● TEXTAUSZUG:
━━━━━━━━

Zwei Wassermänner und die Welt der Sterne

Gestern war der 127. Geburtstag des britischen Astrologen Charles E. O. Carter  –  und meines Großvaters mütterlicherseits. Beide wurden am gleichen Tag im gleichen Jahr geboren, allerdings in unterschiedlichen Ländern und sozialen Zusammenhängen. Was beiden gemeinsam war: die Liebe zu den Sternen, zur Astrologie und Astronomie.

Opa und Carter

Mein Großvater kam in einem kleinen Dorf in Süddeutschland zur Welt, konnte nur sechs Jahre lang die Volksschule besuchen und musste dann schauen, wie er im Leben weiterkommt. Viel weiß ich nicht über ihn, außer, dass er sich schon in jungen Jahren autodidaktisch mit Astronomie beschäftigte. Im 1. Weltkrieg war er Soldat, und in einer Nacht in Frankreich muss seine Truppe wohl vom rechten Weg abgekommen sein. Er führte sie wieder zurück zum Lager durch seine Kenntnis der Sternbilder. Er konnte an Land navigieren wie früher die Seefahrer auf dem Meer. Vielleicht war das zu der Zeit, als sich seine beiden Alterspunkte 1915 im Widder nahe dem Talpunkt des 5. Hauses kreuzten. Wenn ich mich recht erinnere, kam er in französische Gefangenschaft, und obwohl er nie Französisch auf der Schule lernte (das Unterrichtsfach gab es auf seiner Dorfschule nicht) konnte er sich mit den Franzosen unterhalten. Wahrscheinlich hatte er sich das zuvor auch autodidaktisch beigebracht. Er sprach auch ein wenig Italienisch. Er war durch und durch ein Autodidakt.

━━━━━━━━

● ZU ERLEDIGEN:
a) Übertrage den Satz „Er konnte an Land navigieren wie früher die Seefahrer auf dem Meer.“ aus dem Textauszug ins Englische.
b) Kopiere aus dem Textauszug wortgetreu den Abschnitt von „Zwei Wassermänner und“ bis einschließlich „Astrologie und Astronomie.“.

━━━━━━━━

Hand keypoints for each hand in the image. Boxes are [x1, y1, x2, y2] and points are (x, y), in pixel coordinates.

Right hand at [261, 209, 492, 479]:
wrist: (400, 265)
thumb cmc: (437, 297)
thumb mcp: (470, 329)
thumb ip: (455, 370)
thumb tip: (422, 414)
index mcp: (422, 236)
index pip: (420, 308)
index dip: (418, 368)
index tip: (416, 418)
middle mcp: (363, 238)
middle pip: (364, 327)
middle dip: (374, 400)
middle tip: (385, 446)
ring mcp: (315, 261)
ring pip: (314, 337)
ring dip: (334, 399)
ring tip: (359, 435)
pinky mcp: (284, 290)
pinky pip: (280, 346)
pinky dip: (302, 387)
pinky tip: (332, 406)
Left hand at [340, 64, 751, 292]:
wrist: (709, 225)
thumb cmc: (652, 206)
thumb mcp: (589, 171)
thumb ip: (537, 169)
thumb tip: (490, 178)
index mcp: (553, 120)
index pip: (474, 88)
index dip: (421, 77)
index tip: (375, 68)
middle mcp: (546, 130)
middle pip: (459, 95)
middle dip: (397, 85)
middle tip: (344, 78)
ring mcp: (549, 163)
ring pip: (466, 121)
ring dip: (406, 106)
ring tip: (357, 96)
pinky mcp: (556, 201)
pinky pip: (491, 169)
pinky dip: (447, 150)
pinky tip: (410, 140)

━━━━━━━━

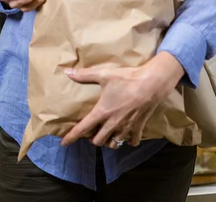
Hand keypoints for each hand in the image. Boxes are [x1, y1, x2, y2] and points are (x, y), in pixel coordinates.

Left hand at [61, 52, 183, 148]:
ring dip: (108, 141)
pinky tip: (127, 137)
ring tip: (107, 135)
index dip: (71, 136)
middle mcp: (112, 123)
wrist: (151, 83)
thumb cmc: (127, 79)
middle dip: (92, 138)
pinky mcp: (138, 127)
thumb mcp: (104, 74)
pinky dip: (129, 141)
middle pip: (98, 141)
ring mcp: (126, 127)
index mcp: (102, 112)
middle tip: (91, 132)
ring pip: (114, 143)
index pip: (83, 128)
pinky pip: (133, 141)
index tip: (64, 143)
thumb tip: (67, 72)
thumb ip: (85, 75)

━━━━━━━━

● LÖSUNGEN:
a) He could navigate on land the way seafarers used to navigate at sea.

b)
Zwei Wassermänner und die Welt der Sterne

Gestern war der 127. Geburtstag des britischen Astrologen Charles E. O. Carter  –  und meines Großvaters mütterlicherseits. Beide wurden am gleichen Tag im gleichen Jahr geboren, allerdings in unterschiedlichen Ländern und sozialen Zusammenhängen. Was beiden gemeinsam war: die Liebe zu den Sternen, zur Astrologie und Astronomie.